The way COVID-19 vaccines protect us is still not fully understood. Nor is the level of protection achieved by the various vaccines. Studies are now emerging highlighting the confusion in the community about what constitutes vaccine efficacy. There is a common misconception that vaccine efficacy is measured by the vaccine’s ability to prevent us from contracting COVID-19. That is not true.
Vaccine efficacy should be recorded as the percentage of individuals who develop COVID-19, comparing the vaccinated group to the non-vaccinated group. This would allow us to easily compare vaccine success rates. However, all the vaccine trials have been constructed so these kinds of direct comparisons are difficult to make.
Let’s first look at outcome measures of successful vaccination. Pfizer, Astra Zeneca, the Indian Covaxin and the Chinese Sinopharm all measure efficacy against hospitalization. All of them are 100% effective against hospitalization. But they all examine a different number of days from infection to assess hospitalization. Johnson&Johnson uses efficacy against “severe disease” as its outcome and the Russian Sputnik V does not share its efficacy data.
The efficacy arena is a cacophony, with no two drug companies speaking the same language.
Early in pandemic, the number of mutant — or variant viruses was low. The number of people who were infected with the virus was small and there were consequently fewer opportunities for mutations. The enormous number of infections has led to the evolution of multiple SARS-CoV-2 variants. Another factor that has resulted in development of additional variants is the prolongation of infection, for example in individuals with chronic illnesses that inhibit their ability to mount a normal immune response.
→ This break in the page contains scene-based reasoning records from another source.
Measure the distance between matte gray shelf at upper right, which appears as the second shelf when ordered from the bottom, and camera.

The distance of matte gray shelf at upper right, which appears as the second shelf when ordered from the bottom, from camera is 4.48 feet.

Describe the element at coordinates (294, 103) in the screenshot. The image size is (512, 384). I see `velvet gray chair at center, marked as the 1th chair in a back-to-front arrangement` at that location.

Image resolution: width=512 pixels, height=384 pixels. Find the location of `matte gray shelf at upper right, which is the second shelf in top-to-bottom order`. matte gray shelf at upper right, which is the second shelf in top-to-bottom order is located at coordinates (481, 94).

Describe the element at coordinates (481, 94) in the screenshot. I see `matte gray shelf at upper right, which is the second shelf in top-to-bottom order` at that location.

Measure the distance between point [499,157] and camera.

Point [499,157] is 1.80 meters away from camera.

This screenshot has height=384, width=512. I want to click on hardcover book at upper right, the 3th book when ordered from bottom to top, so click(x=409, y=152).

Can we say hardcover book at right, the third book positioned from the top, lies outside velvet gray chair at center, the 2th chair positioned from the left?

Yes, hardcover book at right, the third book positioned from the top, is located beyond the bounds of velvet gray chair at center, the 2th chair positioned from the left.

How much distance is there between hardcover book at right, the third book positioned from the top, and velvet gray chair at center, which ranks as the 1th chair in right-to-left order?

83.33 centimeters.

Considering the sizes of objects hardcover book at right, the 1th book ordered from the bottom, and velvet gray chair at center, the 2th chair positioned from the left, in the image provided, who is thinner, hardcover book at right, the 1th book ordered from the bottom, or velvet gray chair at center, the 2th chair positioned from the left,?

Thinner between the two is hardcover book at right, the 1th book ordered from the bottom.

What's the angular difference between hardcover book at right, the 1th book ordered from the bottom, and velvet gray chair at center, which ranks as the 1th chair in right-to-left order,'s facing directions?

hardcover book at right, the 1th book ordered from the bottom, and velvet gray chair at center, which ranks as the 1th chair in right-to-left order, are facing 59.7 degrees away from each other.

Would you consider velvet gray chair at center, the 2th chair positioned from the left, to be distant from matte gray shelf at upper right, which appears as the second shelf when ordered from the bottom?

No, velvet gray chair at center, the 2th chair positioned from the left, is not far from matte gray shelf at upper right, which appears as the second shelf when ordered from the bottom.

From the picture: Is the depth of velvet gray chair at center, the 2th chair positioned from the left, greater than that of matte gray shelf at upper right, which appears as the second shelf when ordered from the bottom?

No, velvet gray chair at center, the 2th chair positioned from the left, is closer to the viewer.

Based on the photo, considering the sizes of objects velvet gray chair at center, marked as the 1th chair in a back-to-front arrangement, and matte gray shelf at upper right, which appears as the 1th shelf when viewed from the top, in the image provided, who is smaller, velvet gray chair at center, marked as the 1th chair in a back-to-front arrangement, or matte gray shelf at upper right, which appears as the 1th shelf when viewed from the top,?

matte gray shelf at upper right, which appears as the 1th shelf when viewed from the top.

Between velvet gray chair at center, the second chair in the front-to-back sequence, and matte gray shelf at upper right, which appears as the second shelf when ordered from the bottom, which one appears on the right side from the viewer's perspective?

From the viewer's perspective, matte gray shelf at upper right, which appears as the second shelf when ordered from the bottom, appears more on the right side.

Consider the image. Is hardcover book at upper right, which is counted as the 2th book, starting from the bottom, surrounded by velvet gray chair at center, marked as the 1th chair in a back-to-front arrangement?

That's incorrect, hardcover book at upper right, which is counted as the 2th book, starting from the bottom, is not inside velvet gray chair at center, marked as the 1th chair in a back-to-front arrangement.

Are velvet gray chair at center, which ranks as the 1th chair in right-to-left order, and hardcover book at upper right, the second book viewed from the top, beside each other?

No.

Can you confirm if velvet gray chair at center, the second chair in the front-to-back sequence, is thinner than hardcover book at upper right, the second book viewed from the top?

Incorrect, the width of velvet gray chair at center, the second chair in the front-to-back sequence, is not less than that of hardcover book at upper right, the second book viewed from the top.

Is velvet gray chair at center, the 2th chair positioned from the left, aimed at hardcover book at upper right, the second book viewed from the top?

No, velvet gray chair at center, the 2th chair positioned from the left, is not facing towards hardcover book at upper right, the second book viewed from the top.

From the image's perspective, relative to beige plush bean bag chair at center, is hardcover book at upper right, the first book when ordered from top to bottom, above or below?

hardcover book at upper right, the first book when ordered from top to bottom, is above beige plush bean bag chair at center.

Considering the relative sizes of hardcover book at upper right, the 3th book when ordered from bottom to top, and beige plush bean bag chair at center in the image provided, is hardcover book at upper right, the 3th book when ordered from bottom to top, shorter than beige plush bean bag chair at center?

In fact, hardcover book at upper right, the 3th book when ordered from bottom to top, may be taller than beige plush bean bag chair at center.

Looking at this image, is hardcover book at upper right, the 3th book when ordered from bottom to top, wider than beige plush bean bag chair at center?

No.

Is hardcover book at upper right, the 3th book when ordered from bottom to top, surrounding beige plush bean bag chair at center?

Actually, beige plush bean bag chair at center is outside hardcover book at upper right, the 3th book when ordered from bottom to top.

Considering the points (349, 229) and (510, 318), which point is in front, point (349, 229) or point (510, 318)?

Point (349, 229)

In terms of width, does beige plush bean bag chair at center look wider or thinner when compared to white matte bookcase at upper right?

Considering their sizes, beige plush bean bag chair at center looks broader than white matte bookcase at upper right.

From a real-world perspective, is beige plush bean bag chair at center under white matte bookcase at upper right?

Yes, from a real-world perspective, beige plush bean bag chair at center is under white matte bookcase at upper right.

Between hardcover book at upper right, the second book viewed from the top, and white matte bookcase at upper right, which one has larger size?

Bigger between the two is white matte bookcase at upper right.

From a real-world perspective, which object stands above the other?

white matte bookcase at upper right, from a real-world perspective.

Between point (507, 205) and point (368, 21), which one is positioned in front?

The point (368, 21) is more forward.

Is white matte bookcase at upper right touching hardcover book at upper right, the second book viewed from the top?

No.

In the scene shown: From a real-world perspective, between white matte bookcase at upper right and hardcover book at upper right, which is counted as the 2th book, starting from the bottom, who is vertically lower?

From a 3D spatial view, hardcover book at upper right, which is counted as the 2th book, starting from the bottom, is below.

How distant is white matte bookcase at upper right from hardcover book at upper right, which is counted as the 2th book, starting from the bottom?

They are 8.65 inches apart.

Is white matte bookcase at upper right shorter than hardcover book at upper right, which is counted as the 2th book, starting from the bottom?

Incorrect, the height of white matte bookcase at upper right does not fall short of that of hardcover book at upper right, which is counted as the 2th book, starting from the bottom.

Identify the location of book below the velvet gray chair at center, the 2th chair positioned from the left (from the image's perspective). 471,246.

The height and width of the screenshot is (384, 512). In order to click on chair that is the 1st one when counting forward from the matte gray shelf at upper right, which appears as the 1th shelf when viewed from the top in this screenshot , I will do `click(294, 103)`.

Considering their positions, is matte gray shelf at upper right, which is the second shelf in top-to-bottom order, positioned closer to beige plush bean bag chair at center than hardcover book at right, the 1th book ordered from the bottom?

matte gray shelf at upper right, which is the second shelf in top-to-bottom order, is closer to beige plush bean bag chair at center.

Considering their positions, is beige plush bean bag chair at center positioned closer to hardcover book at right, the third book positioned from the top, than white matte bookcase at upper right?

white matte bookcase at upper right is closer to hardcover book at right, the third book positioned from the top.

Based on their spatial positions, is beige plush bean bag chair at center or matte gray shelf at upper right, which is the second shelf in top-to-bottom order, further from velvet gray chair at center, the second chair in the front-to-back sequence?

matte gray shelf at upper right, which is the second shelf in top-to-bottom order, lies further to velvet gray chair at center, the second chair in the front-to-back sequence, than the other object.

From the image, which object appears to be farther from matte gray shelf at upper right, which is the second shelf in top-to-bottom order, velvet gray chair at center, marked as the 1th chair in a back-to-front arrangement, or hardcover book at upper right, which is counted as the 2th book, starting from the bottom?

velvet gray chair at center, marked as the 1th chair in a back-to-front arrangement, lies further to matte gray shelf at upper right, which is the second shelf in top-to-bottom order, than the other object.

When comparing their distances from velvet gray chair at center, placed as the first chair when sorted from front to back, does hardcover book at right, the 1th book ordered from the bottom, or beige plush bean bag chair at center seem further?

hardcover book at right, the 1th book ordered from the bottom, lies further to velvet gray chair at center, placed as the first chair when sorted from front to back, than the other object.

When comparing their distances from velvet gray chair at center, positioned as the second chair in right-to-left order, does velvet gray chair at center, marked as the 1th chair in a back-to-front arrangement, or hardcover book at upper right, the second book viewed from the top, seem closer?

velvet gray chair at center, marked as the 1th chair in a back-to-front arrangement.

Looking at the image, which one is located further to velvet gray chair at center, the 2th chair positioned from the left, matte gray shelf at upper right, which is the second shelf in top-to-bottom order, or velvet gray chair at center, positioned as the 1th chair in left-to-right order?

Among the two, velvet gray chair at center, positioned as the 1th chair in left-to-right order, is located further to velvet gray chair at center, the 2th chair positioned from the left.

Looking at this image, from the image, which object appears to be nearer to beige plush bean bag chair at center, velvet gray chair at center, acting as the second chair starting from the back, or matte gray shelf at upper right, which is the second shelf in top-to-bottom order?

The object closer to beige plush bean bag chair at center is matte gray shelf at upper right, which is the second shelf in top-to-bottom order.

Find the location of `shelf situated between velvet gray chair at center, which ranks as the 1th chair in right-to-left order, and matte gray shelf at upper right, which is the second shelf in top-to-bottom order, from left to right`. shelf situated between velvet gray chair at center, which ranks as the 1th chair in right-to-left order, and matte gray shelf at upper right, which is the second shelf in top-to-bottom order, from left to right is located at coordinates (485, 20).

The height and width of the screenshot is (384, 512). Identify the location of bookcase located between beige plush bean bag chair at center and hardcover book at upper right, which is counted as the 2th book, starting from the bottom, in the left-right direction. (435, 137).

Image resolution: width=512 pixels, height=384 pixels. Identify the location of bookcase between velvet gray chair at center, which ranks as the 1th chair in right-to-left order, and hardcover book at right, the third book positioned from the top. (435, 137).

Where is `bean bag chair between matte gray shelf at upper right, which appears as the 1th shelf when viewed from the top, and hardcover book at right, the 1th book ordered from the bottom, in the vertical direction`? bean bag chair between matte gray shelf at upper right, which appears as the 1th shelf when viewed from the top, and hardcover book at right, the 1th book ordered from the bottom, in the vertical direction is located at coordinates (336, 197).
Anyone who has been watching the arrival of mutations knows that they will have to start using other alphabets soon. There are only 24 letters in the Greek alphabet, and with WHO already worried about the mu variant ( 12th letter in the Greek alphabet), only a dozen more letters remain. Mu has made its debut only a short time after we heard about the delta variant (4th letter).
It is true all companies are conducting studies to show how their vaccines are effective against the emerging variants, albeit only in the laboratory. If we have learned anything from the delta variant, it is that COVID is a survivor virus and will continue to mutate into more infective forms rather than lethal ones that would kill off their hosts, that is, us. It follows that vaccines will become less and less of the story and our own internal defence mechanisms will become more important – that is until an effective and affordable early treatment emerges. Unfortunately, there is no penicillin equivalent on the horizon nor much appetite from pharma to research one.